Preventing Cascading Failure

With the advent of reactive programming and frameworks like Netflix' Hystrix, classic stability patterns like Nygard's Circuit Breaker Pattern have entered mainstream software development. The circuit breaker is used inside your clients to cut the connection to a collaborating system (the server) once you notice the server doesn't answer in a timely manner. This helps to prevent cascading failures - if your system is under high load, you open the circuit in the client to not launch a self-inflicted denial of service attack against your server.
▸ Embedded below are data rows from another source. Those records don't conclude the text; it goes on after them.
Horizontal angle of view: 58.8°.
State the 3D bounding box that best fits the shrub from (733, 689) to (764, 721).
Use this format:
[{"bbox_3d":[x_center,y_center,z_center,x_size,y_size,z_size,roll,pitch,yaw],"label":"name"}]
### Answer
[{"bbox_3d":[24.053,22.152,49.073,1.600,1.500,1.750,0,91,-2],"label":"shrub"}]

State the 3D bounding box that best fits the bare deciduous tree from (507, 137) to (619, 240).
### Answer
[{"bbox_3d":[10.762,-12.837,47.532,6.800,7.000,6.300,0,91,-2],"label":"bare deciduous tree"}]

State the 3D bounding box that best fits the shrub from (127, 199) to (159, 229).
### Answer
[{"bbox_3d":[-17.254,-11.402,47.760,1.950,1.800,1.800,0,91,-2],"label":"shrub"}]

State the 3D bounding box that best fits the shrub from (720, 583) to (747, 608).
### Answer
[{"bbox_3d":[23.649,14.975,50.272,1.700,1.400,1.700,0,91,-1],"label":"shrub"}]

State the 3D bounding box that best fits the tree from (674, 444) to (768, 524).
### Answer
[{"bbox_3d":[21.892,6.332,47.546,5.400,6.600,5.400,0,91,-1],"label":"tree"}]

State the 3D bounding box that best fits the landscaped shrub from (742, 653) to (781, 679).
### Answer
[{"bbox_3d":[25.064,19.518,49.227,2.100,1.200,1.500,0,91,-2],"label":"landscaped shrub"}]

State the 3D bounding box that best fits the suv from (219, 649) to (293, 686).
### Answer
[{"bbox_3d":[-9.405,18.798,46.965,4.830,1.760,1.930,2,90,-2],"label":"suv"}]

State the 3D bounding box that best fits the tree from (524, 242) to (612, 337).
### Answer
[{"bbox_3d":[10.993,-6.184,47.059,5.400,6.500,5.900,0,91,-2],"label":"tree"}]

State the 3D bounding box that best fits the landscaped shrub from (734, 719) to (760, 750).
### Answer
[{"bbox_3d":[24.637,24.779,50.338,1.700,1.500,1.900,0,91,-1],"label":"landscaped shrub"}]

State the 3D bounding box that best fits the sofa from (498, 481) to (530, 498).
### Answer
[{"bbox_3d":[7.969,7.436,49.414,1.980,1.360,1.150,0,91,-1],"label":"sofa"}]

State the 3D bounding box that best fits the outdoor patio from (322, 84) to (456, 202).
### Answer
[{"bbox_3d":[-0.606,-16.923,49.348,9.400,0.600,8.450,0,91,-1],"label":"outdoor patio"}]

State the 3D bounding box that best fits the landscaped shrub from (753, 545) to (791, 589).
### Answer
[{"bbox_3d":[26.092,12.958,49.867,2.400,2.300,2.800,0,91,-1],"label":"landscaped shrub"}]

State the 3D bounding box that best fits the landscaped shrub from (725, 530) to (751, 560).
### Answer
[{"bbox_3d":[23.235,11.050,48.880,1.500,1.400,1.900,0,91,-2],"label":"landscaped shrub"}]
Stateless services running in application servers typically don't require special measures to recover from overload conditions. But systems managing persistent state (for example relational databases) often don't recover at all and crash, which makes the circuit breaker extremely valuable. Configured properly, it prevents crashes and makes sure that the entire system recovers automatically once system load goes back to normal.
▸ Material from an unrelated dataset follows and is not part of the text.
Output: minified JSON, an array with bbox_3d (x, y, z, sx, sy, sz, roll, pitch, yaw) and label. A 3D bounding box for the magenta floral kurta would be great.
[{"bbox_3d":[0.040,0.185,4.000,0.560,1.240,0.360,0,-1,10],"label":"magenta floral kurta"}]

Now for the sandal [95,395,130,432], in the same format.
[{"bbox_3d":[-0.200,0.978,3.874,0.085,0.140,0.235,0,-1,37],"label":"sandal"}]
There's one drawback with the circuit breaker though: It's binary. Either the circuit is closed and everything is fine or it's open and you don't get any service from your servers even though they might still be able to respond to a fraction of the requests. This is why, in my opinion, circuit breakers should only be the last line of defense for your systems, but never the only one. Instead, it's a better idea to make sure your servers don't get overwhelmed in the first place. Assign clients a safe budget of parallel requests they may send to the servers. If that budget is chosen correctly, you will still get partial service in overload conditions. For those requests that exceed the budget, you can provide some alternative service (graceful degradation).

There are several techniques to implement such a limited budget. The easiest solution is by working with a fixed-size connection pool. If your server is a database, you already have a connection pool you can tweak. In most high-performance systems outgoing connections are pooled, too. The downside is that connection pools don't work that well with mixed workloads. Some requests may be more expensive than others, but with a single pool, they are all treated the same, so assigning a safe budget may result in resource under-utilization.
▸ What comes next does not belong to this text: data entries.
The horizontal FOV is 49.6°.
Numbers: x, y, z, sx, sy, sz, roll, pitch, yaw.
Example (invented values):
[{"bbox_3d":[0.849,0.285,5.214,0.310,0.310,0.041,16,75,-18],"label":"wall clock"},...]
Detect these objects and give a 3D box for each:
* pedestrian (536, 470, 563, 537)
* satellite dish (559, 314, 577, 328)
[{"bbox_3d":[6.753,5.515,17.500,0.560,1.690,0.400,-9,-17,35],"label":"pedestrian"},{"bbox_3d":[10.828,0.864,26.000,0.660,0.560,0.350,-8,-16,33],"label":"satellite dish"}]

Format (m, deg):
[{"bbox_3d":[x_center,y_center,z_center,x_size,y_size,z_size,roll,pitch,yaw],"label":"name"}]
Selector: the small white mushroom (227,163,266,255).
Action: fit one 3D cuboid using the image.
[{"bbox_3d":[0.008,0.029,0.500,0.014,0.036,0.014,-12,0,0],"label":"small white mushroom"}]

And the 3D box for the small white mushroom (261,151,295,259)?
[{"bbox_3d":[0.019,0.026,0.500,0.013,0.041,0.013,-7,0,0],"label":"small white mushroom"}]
Limiting parallelism using semaphores is a more powerful solution. You initialize the semaphore with a value N and each thread that needs to connect to the server decreases the semaphore's counter before sending the request. If the semaphore reaches zero, no new connections are permitted until a thread returns its permits by incrementing the counter. That way, no more than N threads access the server at the same time. Threads requiring more expensive requests simply acquire more permits, making the system very flexible.

An alternative solution that I prefer is using a rate limiter. Network engineers have used rate limiters for a long time to impose limits on bandwidth and burstiness so devices like VoIP phones work reliably on busy local networks. The concept is applicable to other domains as well, not just for traffic shaping. In our context, a rate limiter is configured with a fixed rate of N permits per second. Before sending a request, a thread acquires permits from the rate limiter, causing it to block if no permits are available. The advantage over semaphores is that the thread doesn't have to return its permits - permits are refilled automatically with a rate of N permits per second, making it easier to implement. Google Guava has an implementation that works quite well.

Putting it all together

Both the semaphore approach and the rate limiter can be implemented using a decorator or adapter to your connection pool. In most cases, threads trying to acquire a permit should time out relatively quickly and not block indefinitely. Failing fast is often better than having all your worker threads waiting for too long, which is another one of Nygard's stability patterns.

When implementing one or more of these approaches, don't forget to monitor your systems closely to make sure you're aware when your system is in an overload condition. In a connection pool, always trigger a warning when the number of connections reach a configurable threshold. For semaphores and the rate limiter it's the same thing: Trigger warnings when threads can't acquire a permit. You might also want to monitor the time it takes to get permission.